TEXT SHOWN
::::::

This makes Mahershala laugh out loud. “He is; it’s true.”




A Moonlight Cast for Calvin Klein Underwear

It’s all happening for 21-year-old Ashton Sanders—magazine covers, hype, fans—and he’s not entirely sure how to handle it just yet. “I’m a very spiritual person,” he says, still smiling after receiving congratulations from strangers who just happened to recognize him on the street, “but I’m realizing I have to be careful what I put out there…because everything I’ve wished for is happening.”

That “everything” would, of course, include the movie parts rolling in after his performance in the runaway success Moonlight—but it would also cover his experience of working with Calvin Klein’s Raf Simons as part of the Spring underwear campaign. “I just met Raf and I almost fainted, man,” Ashton says. “Really. I’ve been a fan of his since I was in the 10th grade.”

Even in street clothes, Ashton, who is comfortably fluent in fashion and the work of his favorite designers, looks like he might have just stepped out of Simons’s archives or off the runway of his first collection for Calvin Klein. “He just looked me up and down,” says Ashton of Simons, “and then he nodded, like, ‘I like your look.’ I almost passed out.” At that precise moment, while he was receiving a compliment from one of his heroes, Ashton’s manager was getting word that he had booked a plum role in an upcoming movie.

And if all of this—sitting front row at a fashion show in New York, holding a ticket to the Oscars, making movies—seems a long way from the Carson neighborhood of South Los Angeles where Ashton grew up and still lives, it is all part of the plan. “Carson was cool, but I never felt like I fit in there,” Ashton says in his raspy Cali drawl. Like his Moonlight character, Chiron, Ashton too faced some bullying as a kid, and he says it was the acting classes he took as a teenager that helped introduce him to a new world of possibilities, along with the kooky characters with whom he feels most at home. “It was like, whoa, you are not alone,” he says. “That meant so much to me.”

::::::

PROBLEM 1
Retype the passage of the profile of Ashton Sanders that opens with the words containing "Even in street" and closes with "an upcoming movie.".
PROBLEM 2
Answer these questions from the profile of Ashton Sanders:
(a) How old is Ashton Sanders?
(b) Since what grade has he been a fan of Raf Simons?
(c) In what neighborhood did he grow up?

INPUT DATA
::::::

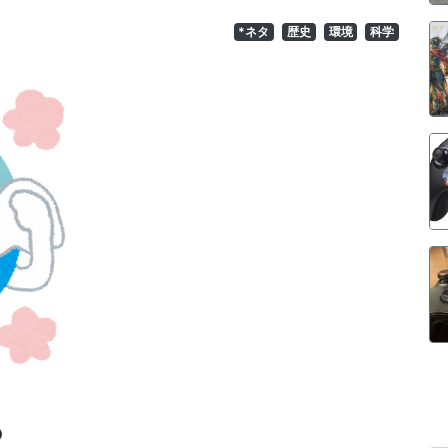
*ネタ
歴史
環境
科学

::::::

EXERCISE ANSWER 1
Even in street clothes, Ashton, who is comfortably fluent in fashion and the work of his favorite designers, looks like he might have just stepped out of Simons’s archives or off the runway of his first collection for Calvin Klein. “He just looked me up and down,” says Ashton of Simons, “and then he nodded, like, ‘I like your look.’ I almost passed out.” At that precise moment, while he was receiving a compliment from one of his heroes, Ashton’s manager was getting word that he had booked a plum role in an upcoming movie.

EXERCISE ANSWER 2
(a) He is 21 years old.
(b) Since the 10th grade.
(c) The Carson neighborhood of South Los Angeles.